El Estado Mexicano tiene la obligación constitucional de proteger a los ciudadanos de bien, incluyendo a sus estudiantes ya que son el futuro de la nación. Ayotzinapa o la toma del auditorio “Che” Guevara no debieron ocurrir porque, para empezar, el Estado no debió permitir que ningún ciudadano secuestre camiones o auditorios. Peor aún, el que alguien se muestre encapuchado autoproclamándose estudiante no debe ser suficiente para cometer todo tipo de delitos y salir impune. Encapuchados o no, estudiantes o no, a los delincuentes se les debe aplicar la ley.

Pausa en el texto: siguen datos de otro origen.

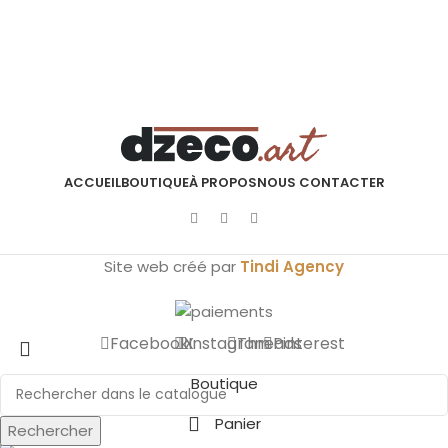
ACCUEIL
BOUTIQUE
À PROPOS
NOUS CONTACTER
Site web créé par
Tindi Agency
Facebook
X
Instagram
Threads
Pinterest
Boutique
Panier
Rechercher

Es inconcebible que el Estado permita que delincuentes, abanderándose con los movimientos estudiantiles, cometan delitos impunemente sólo porque dicen ser “estudiantes”, haciéndose los mártires cuando se les pretende capturar. Los estudiantes que he conocido (a lo largo de toda mi vida) dialogan con voces y argumentos muy fuertes y estudian sin capuchas para construir un futuro mejor. Los delincuentes simplemente están delinquiendo. No hay más.
*Instituto de Ciencias Físicas, UNAM. Centro de Ciencias de la Complejidad, UNAM.